All members of the faculty were incredibly supportive of the students and they always tried to meet us where we were at. You knew that they really cared about you, and they weren’t just focused on getting us to graduation, but rather to make us great clinicians for life. They genuinely cared about how we were growing as a person, and not only as a counselor. 

Finally, the cohort experience is what made this program truly memorable. There is something special and powerful about going through the two years of this program together. Being surrounded by future therapists was a unique opportunity and the chances to learn from each other were plentiful. On days I struggled with certain clients or with personal problems, I could turn to my cohort mates and find generous support. I am incredibly thankful for all the lifelong friendships I have made through this program and am overwhelmingly blessed to have been a part of this group."

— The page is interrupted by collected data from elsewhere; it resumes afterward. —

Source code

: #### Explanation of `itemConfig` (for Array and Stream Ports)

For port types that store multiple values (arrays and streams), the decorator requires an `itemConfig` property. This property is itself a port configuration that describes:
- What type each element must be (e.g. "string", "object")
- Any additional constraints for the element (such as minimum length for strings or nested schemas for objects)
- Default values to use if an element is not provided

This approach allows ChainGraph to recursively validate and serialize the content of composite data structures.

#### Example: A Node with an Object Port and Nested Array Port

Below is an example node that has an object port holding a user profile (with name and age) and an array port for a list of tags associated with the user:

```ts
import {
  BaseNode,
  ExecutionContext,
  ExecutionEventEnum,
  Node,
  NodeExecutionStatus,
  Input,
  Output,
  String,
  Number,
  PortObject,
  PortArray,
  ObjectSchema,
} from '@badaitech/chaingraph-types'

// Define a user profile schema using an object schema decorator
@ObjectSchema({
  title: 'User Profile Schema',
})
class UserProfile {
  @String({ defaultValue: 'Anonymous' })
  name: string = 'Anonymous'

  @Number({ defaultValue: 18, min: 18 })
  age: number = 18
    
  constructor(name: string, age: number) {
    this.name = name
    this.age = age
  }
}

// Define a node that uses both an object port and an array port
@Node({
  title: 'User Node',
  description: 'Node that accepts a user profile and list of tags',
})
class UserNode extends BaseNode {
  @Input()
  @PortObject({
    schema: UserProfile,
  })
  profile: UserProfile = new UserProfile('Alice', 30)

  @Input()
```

"You will leave this program sadder, but wiser."

"I distinctly remember these piercing words that a professor spoke over us the first semester of my time in the CMHC program. At the beginning, I thought them to be rather bleak and perhaps not the most encouraging pep talk that I had received. I mean, who really wants to become "sadder"? However, after completing the program and graduating, I have a deeper understanding of what he meant by this phrase.

Wheaton has prepared me emotionally, spiritually, vocationally, and mentally for the counseling profession. At times, this meant doing the hard work required in the program of personal therapy, group therapy, and often learning how to engage well with other people's pain.

The CMHC program is committed to shaping the whole person and providing students with excellent clinical training as well as rich spiritual practice and guidance. I became well versed in my ability to engage on a diagnostic level and apply empirically validated interventions to my work with clients. The professors that I engaged with on a weekly basis cared deeply about my holistic growth. They both educated us on a clinical level and yet showed interest in how we were doing in our personal lives. I was deeply shaped by the experience of the cohort. With this model, we were able to take classes and walk through life together for two years.

During the program, I was able to develop a niche and work toward my vision of doing therapy with adolescents. The professors support students' ideas and visions for what they felt called to do. This was such a gift. I left Wheaton with a deep sense of gratitude and a confidence that I had been well prepared for my work as a clinical mental health counselor."